**Activity**. Go through the data and copy every line in which "commit" appears.
*** Opening of Task material ***
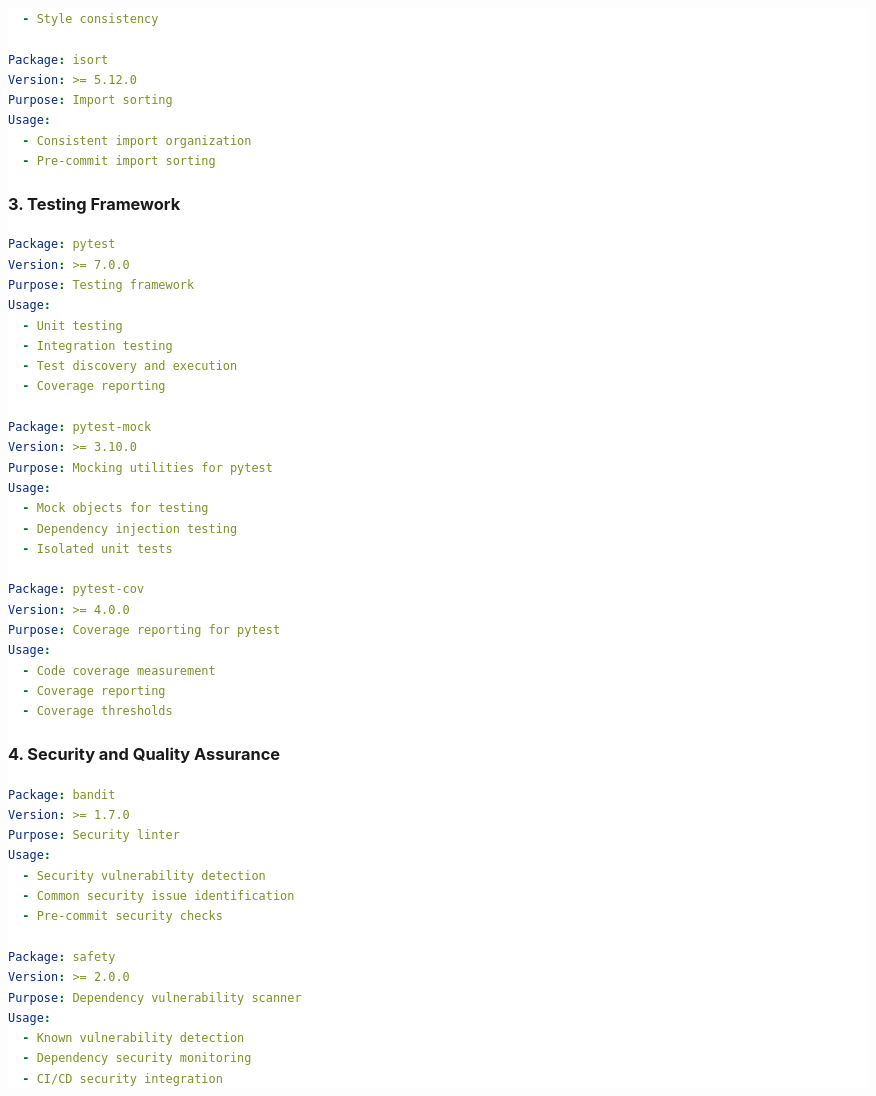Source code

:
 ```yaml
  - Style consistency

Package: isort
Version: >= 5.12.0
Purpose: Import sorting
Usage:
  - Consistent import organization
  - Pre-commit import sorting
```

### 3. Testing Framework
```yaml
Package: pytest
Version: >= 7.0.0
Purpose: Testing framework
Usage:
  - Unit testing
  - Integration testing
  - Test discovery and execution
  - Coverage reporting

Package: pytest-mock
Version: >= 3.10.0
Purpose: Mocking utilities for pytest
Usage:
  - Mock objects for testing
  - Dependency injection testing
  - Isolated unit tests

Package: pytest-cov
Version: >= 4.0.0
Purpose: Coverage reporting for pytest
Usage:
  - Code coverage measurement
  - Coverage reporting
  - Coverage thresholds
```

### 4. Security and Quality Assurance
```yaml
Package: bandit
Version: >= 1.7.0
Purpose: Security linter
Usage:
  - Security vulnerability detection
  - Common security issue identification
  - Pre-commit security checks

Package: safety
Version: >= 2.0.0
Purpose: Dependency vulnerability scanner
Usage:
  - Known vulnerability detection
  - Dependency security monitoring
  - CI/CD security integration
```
*** Close of Task material ***
*** Opening of Task material ***
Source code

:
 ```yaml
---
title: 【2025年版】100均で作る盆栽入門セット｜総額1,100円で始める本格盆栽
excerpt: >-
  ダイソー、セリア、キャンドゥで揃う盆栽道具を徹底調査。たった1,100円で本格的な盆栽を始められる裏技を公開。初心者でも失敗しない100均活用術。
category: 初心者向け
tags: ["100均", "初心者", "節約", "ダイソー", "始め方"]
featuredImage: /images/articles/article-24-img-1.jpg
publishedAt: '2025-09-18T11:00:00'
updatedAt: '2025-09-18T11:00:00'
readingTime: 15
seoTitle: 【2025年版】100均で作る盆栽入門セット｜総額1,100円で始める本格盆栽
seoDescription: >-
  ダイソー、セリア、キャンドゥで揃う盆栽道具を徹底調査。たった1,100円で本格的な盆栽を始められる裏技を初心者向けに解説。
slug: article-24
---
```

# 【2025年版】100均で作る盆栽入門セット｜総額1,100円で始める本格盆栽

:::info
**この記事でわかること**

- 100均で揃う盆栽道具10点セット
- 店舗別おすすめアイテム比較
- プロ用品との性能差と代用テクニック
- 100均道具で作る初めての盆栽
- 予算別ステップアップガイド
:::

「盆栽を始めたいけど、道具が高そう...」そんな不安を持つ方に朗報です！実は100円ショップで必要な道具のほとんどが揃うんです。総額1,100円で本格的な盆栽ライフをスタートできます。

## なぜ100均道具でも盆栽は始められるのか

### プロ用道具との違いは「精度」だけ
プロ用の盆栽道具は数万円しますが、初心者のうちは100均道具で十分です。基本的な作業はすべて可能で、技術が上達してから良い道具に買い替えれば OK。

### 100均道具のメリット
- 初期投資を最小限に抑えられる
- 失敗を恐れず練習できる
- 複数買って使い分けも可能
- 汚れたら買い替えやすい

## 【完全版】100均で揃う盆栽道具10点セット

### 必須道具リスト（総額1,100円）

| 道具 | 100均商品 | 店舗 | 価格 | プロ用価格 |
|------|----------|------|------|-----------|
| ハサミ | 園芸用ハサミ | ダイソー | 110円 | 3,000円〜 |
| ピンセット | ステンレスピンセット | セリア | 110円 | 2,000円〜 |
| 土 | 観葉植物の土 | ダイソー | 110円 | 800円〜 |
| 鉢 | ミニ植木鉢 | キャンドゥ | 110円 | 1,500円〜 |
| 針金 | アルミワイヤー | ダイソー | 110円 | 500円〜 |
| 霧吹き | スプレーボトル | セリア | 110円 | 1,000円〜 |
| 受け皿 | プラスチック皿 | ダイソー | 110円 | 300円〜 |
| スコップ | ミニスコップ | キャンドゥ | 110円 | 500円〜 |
*** Close of Task material ***
*** Opening of Task material ***
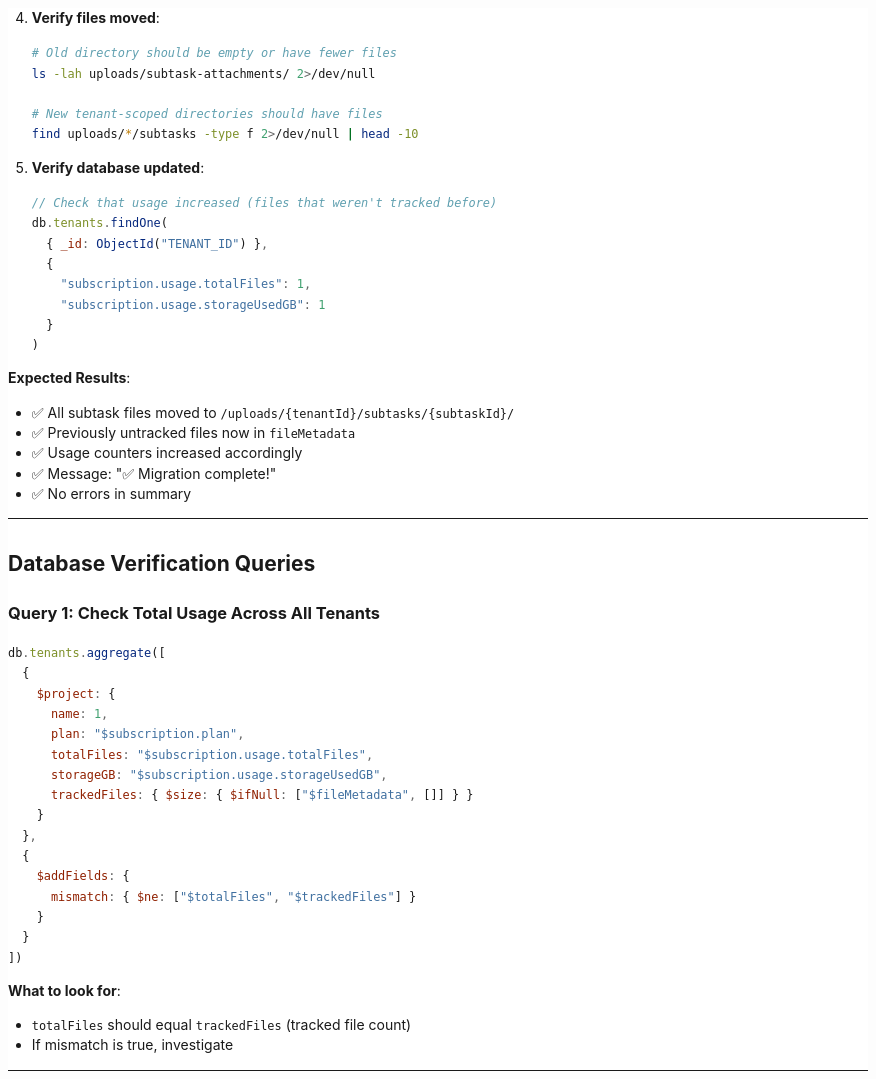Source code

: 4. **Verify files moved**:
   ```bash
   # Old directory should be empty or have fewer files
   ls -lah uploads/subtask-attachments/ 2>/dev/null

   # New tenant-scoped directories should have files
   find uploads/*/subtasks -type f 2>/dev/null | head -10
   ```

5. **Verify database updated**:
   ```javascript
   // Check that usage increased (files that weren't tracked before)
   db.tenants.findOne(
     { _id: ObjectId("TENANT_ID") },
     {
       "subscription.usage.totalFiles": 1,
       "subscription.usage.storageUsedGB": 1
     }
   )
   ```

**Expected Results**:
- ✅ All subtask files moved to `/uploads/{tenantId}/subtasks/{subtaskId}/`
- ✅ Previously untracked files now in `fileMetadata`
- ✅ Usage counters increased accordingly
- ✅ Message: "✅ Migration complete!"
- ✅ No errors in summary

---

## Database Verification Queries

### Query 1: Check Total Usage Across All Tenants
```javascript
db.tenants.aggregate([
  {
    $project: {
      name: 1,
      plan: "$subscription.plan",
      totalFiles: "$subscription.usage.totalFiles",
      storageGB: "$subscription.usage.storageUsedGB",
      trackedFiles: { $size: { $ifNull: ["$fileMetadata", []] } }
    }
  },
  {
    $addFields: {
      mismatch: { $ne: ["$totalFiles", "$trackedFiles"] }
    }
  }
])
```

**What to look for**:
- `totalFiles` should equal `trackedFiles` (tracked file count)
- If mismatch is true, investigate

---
*** Close of Task material ***
**Your response**.
  - Pre-commit import sorting
  - Pre-commit security checks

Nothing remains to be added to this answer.